» **EXERCISE INSTRUCTIONS**
Among the entries that follow, tally the lines with the string "Basic". Give no more than the number.

» **DATA SHOWN**
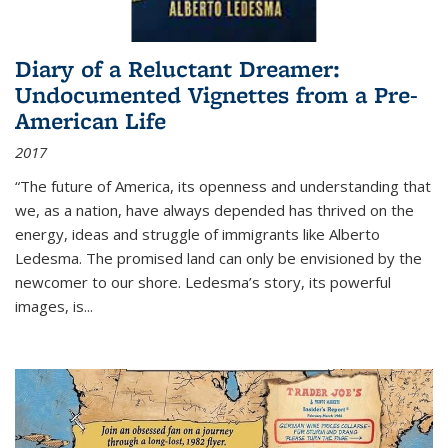
Diary of a Reluctant Dreamer:
Undocumented Vignettes from a Pre-
American Life
2017
“The future of America, its openness and understanding that
we, as a nation, have always depended has thrived on the
energy, ideas and struggle of immigrants like Alberto
Ledesma. The promised land can only be envisioned by the
newcomer to our shore. Ledesma’s story, its powerful
images, is...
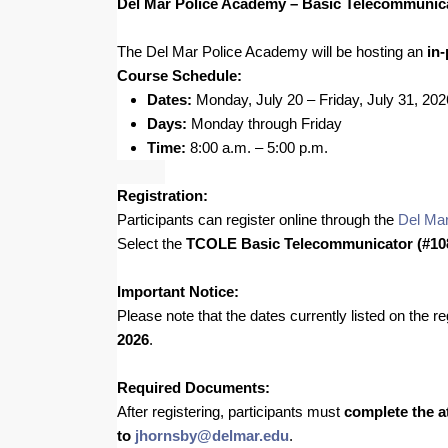
Del Mar Police Academy – Basic Telecommunic
The Del Mar Police Academy will be hosting an
in
Course Schedule:
Dates:
Monday, July 20 – Friday, July 31, 202
Days:
Monday through Friday
Time:
8:00 a.m. – 5:00 p.m.
Registration:
Participants can register online through the
Del Mar
Select the
TCOLE Basic Telecommunicator (#10
Important Notice:
Please note that the dates currently listed on the 
2026
.
Required Documents:
After registering, participants must
complete the a
to
jhornsby@delmar.edu
.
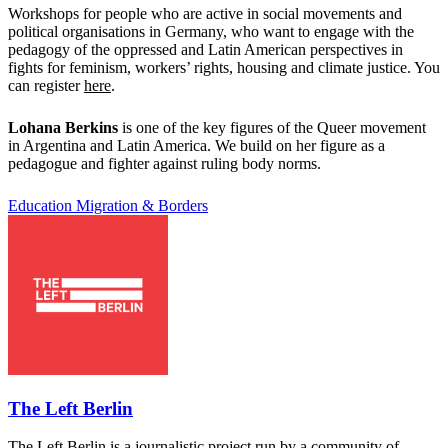
Workshops for people who are active in social movements and
political organisations in Germany, who want to engage with the
pedagogy of the oppressed and Latin American perspectives in
fights for feminism, workers’ rights, housing and climate justice. You
can register
here
.
Lohana Berkins
is one of the key figures of the Queer movement
in Argentina and Latin America. We build on her figure as a
pedagogue and fighter against ruling body norms.
Education
Migration & Borders
The Left Berlin
The Left Berlin is a journalistic project run by a community of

» **OUTPUT OF THE TASK**
2